▶ Texto mostrado

Los ferroviarios dejaron jirones de vida. Pioneros del desarrollo, merecen gran homenaje

Desde Viedma hasta San Carlos de Bariloche muchos pueblos y ciudades nacieron a la vera de las vías férreas, donde verdaderos héroes forjaron con sus sueños el progreso de toda vasta región del desierto patagónico.

Merecen destacarse algunos nombres que para siempre quedarán en la historia: Ezequiel Ramos Mexía, Bailey Willis y Guido Jacobacci entre otros. Verdaderos pioneros del desarrollo que soñaban con una Patagonia en marcha.

Pero –muy importante- fueron esos empleados del riel que soportaron el trabajo rudo, el frío con muchos grados bajo cero en las pequeñas estaciones perdidas en la inmensidad de la estepa, y sobre todo la indiferencia, las críticas y las decisiones de funcionarios que nunca entendieron nada tomadas desde los mullidos sillones de Buenos Aires.

▶ Extractos de datos

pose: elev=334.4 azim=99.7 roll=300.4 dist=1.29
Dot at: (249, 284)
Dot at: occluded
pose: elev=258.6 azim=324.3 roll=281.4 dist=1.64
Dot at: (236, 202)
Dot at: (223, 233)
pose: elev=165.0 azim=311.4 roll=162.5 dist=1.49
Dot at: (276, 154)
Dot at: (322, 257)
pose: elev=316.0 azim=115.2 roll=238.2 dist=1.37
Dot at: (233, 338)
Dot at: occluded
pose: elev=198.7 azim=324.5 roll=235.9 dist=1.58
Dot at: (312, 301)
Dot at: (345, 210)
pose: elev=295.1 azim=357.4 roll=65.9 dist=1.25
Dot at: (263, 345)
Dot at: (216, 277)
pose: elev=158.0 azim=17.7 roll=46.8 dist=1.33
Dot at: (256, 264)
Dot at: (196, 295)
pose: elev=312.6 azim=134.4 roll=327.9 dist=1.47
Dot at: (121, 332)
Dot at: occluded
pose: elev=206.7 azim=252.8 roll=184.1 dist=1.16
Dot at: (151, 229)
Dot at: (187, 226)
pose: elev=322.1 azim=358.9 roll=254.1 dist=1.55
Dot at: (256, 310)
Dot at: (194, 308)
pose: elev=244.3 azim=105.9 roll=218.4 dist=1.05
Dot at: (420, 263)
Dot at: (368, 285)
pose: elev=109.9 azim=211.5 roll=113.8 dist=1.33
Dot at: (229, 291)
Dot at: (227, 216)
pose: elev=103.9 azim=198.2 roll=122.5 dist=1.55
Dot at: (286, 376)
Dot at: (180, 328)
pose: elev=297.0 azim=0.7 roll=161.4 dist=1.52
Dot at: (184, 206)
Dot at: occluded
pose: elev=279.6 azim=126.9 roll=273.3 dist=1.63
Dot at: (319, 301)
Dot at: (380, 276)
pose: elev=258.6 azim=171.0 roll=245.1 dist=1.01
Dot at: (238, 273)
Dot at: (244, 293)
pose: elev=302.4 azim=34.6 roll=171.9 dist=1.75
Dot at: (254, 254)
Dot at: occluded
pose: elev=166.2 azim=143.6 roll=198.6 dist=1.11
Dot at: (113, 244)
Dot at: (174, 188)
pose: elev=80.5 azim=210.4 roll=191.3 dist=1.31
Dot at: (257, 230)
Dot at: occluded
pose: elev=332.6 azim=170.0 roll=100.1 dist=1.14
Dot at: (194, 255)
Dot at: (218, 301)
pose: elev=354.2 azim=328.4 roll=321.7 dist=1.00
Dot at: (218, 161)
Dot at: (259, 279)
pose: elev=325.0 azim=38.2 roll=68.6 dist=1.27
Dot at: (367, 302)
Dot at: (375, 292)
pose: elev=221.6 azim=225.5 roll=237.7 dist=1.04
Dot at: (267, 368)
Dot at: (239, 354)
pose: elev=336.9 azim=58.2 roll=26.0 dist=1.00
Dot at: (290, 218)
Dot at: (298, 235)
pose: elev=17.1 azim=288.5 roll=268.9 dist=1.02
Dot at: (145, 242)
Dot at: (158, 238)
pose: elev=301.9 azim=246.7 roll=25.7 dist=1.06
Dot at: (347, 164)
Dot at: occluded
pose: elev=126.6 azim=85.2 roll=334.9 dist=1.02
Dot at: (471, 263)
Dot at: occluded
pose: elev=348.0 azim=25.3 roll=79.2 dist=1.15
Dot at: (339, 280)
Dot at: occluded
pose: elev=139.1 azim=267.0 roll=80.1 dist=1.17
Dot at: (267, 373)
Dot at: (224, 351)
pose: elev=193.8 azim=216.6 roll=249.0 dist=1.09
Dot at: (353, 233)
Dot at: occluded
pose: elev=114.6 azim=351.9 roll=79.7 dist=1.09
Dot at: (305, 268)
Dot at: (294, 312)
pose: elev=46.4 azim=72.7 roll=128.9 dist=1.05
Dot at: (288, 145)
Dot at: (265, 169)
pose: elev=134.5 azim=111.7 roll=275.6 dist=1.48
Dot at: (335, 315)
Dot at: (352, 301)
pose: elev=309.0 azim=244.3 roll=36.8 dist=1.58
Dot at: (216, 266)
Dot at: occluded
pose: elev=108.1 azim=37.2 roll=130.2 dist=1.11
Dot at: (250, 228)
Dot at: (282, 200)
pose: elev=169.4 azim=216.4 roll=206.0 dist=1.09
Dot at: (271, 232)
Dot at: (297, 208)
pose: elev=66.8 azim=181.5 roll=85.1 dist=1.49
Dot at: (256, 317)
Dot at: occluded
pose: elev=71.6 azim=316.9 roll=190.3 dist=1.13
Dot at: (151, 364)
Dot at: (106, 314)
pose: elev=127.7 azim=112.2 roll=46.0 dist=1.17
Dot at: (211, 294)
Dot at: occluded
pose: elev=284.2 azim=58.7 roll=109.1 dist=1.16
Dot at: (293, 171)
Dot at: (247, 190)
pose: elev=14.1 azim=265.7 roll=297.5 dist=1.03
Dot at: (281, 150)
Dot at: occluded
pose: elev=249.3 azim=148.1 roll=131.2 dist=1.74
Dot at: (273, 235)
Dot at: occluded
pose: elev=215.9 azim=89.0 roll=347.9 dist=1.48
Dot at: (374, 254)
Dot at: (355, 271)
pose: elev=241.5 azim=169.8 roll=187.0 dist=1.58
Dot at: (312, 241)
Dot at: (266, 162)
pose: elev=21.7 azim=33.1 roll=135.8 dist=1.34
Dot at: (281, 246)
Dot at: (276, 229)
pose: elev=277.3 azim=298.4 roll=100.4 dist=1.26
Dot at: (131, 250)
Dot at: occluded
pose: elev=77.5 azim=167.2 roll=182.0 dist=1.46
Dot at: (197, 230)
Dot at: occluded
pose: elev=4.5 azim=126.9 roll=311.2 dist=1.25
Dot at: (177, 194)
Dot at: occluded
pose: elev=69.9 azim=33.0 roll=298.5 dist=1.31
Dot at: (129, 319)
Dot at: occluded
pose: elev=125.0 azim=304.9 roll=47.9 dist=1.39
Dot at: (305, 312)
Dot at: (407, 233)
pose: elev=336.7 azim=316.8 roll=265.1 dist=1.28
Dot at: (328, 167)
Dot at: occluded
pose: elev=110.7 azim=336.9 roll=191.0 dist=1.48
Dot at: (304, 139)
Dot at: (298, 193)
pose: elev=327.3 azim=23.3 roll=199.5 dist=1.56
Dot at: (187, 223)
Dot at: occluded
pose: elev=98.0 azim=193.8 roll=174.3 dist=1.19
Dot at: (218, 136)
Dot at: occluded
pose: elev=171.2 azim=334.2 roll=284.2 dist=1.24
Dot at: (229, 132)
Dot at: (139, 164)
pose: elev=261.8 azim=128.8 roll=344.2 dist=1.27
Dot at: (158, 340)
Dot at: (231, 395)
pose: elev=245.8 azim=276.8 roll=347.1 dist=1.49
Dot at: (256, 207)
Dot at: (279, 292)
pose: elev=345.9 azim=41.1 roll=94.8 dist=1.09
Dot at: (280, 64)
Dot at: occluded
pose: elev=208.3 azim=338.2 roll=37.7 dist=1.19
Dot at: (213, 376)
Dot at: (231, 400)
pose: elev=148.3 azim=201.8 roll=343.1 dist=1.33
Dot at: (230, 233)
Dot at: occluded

▶ Qué harás
1. Extrae del texto sobre los ferroviarios el pasaje que va desde "Pero –muy importante- fueron" hasta "de Buenos Aires.".
2. ¿Qué nombres destaca el texto sobre los ferroviarios como pioneros del desarrollo?

▶ Soluciones
1.
Pero –muy importante- fueron esos empleados del riel que soportaron el trabajo rudo, el frío con muchos grados bajo cero en las pequeñas estaciones perdidas en la inmensidad de la estepa, y sobre todo la indiferencia, las críticas y las decisiones de funcionarios que nunca entendieron nada tomadas desde los mullidos sillones de Buenos Aires.

2. Ezequiel Ramos Mexía, Bailey Willis y Guido Jacobacci, entre otros.